* [YOUR GOAL] Write out exactly the line containing "bei Bestellungen von (Sonder-)Angeboten via" along with each line that follows it in the records below, and no others.

* [RECORDS FOR THIS TASK]
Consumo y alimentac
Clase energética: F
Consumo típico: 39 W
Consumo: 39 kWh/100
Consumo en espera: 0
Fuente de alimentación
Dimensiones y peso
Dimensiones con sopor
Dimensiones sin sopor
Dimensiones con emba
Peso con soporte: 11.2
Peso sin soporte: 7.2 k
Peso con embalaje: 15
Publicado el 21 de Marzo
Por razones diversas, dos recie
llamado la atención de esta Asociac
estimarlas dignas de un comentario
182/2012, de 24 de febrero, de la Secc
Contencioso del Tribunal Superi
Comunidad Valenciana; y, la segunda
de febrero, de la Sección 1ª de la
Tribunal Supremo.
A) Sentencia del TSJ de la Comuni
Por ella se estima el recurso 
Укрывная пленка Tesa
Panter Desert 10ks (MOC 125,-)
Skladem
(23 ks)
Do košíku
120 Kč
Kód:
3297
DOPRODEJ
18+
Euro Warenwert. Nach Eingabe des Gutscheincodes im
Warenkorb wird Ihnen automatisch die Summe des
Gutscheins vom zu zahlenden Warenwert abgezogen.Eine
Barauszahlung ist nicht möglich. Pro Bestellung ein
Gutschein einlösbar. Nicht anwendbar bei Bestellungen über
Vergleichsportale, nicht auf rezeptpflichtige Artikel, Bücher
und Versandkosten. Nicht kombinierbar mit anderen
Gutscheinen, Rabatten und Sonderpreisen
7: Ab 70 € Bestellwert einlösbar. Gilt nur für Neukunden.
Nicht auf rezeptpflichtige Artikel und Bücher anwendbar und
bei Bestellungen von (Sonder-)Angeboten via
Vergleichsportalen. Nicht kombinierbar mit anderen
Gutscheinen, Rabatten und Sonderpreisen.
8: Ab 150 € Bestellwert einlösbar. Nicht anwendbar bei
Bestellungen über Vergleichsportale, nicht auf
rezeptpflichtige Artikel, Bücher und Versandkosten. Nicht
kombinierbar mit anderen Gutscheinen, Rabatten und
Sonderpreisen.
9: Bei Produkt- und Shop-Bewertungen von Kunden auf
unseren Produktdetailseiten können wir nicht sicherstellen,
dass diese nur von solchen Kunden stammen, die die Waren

* [TASK RESULT]
bei Bestellungen von (Sonder-)Angeboten via
Vergleichsportalen. Nicht kombinierbar mit anderen
Gutscheinen, Rabatten und Sonderpreisen.
8: Ab 150 € Bestellwert einlösbar. Nicht anwendbar bei
Bestellungen über Vergleichsportale, nicht auf
rezeptpflichtige Artikel, Bücher und Versandkosten. Nicht
kombinierbar mit anderen Gutscheinen, Rabatten und
Sonderpreisen.
9: Bei Produkt- und Shop-Bewertungen von Kunden auf
unseren Produktdetailseiten können wir nicht sicherstellen,
dass diese nur von solchen Kunden stammen, die die Waren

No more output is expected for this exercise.